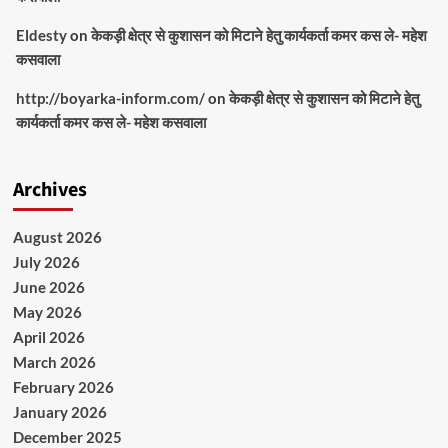
Eldesty
on
केकड़ी क्षेत्र से कुशासन को मिटाने हेतु कार्यकर्ता कमर कस ले- महेश
कसवाला
http://boyarka-inform.com/
on
केकड़ी क्षेत्र से कुशासन को मिटाने हेतु
कार्यकर्ता कमर कस ले- महेश कसवाला
Archives
August 2026
July 2026
June 2026
May 2026
April 2026
March 2026
February 2026
January 2026
December 2025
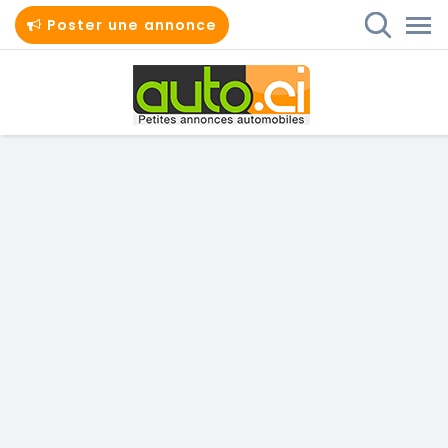
Poster une annonce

= = = =

* **Ćwiczenie**
Zamień w całym materiale „Archives” na „Archiwum” i przepisz go bez innych zmian, pomijając w odpowiedzi obrazy.

* **Rozwiązanie zadania**
Eldesty
on
केकड़ी क्षेत्र से कुशासन को मिटाने हेतु कार्यकर्ता कमर कस ले- महेश
कसवाला
http://boyarka-inform.com/
on
केकड़ी क्षेत्र से कुशासन को मिटाने हेतु
कार्यकर्ता कमर कस ले- महेश कसवाला
Archiwum
August 2026
July 2026
June 2026
May 2026
April 2026
March 2026
February 2026
January 2026
December 2025
Poster une annonce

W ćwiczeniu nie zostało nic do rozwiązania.